Was ist das Schlimmste, was dir in einer Airbnb-Ferienwohnung passieren könnte? Schimmel? Eine unhöfliche Gastgeberin? Horrende Reinigungsgebühren? Oder etwa – wie der Beginn von «Barbarian» vermuten lässt – vor der Tür zu stehen und zu bemerken, dass die Wohnung versehentlich doppelt vermietet wurde? Denkste! Zach Creggers haarsträubender Grusler lotet seine Prämisse in unvorhergesehene Tiefen aus – verliert sich dabei aber zunehmend im Gewirr des Ekels und der Willkür.

• Ausgangsmaterial:
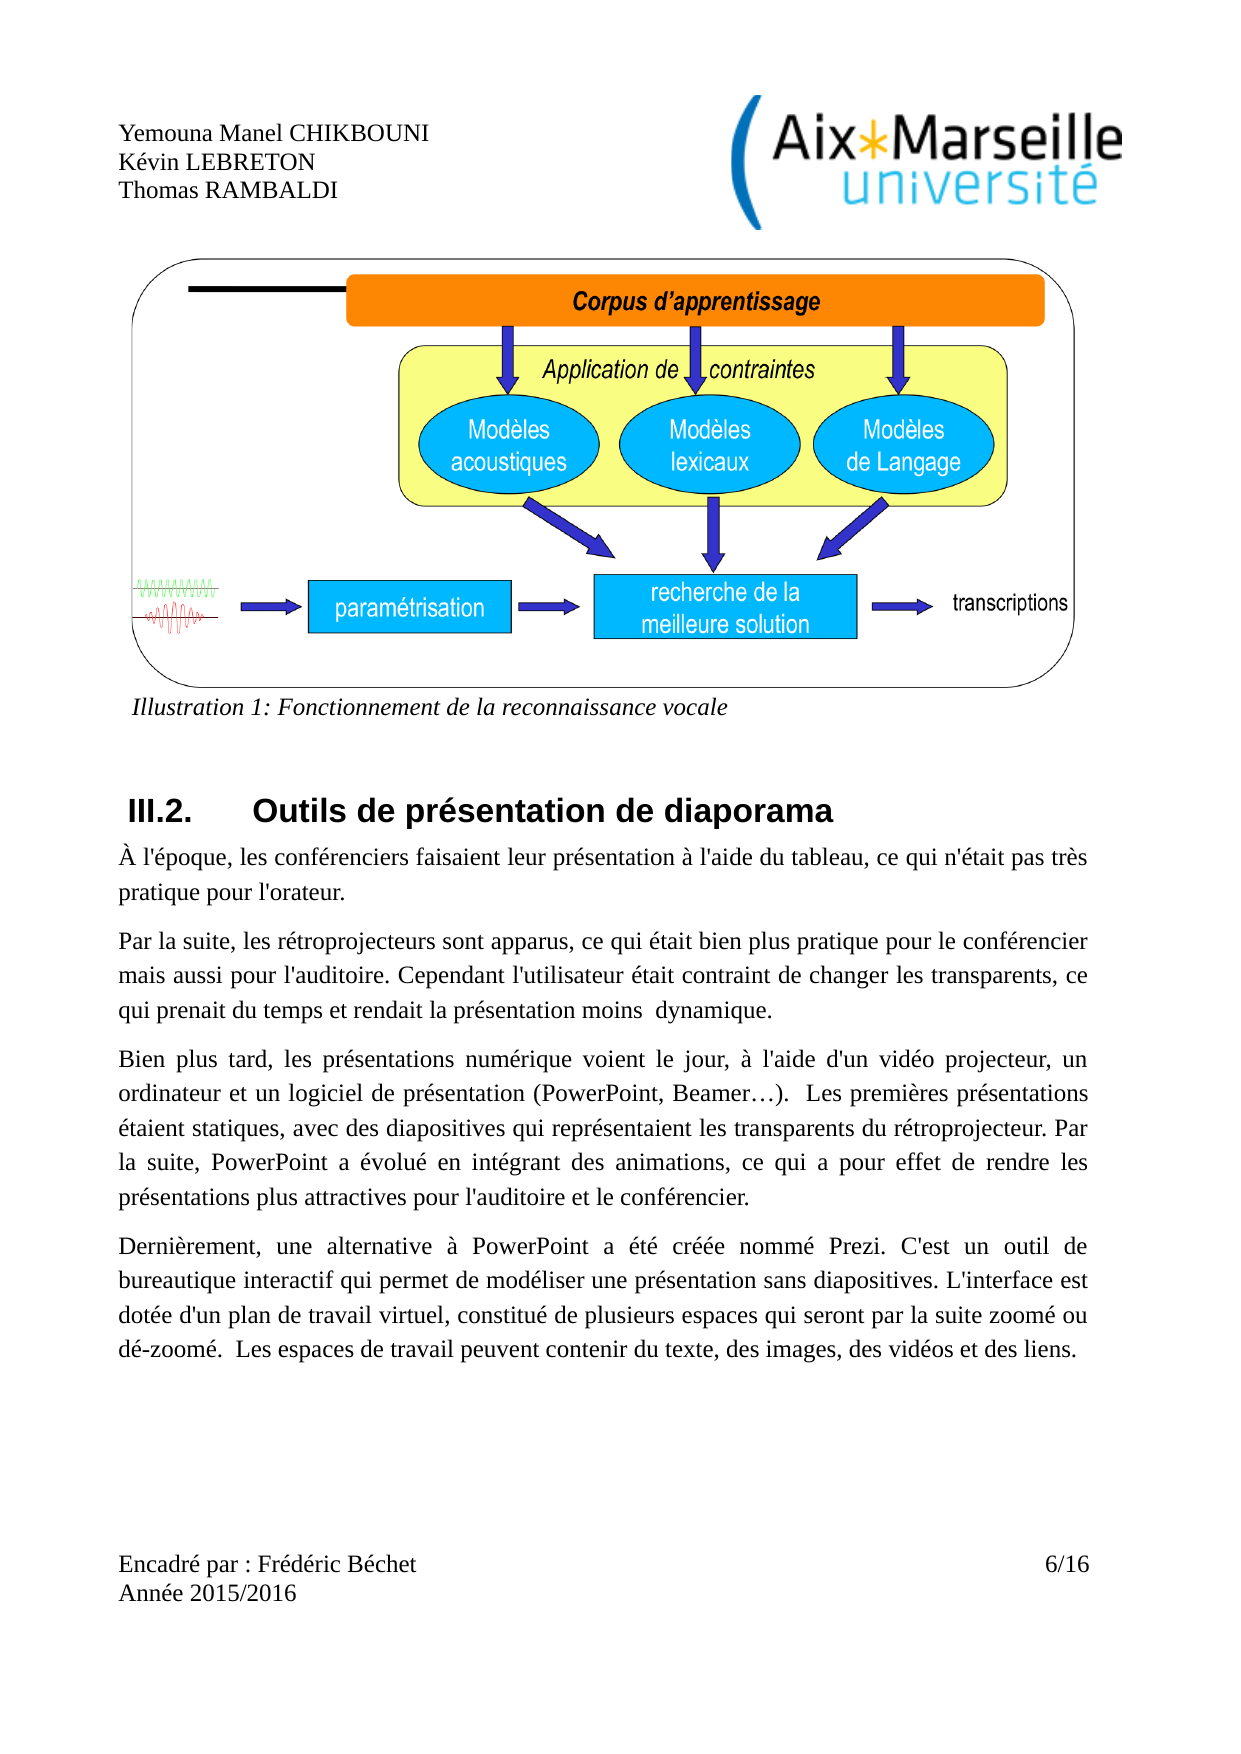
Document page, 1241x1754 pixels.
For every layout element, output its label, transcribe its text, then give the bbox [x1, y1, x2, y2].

• Vorgegebene Aufgabe: Gib an, worin sich der Grusler laut dem Text über den Film «Barbarian» zunehmend verliert. Das Material spielt hierfür keine Rolle.

• Lösung der Aufgabe: Im Gewirr des Ekels und der Willkür.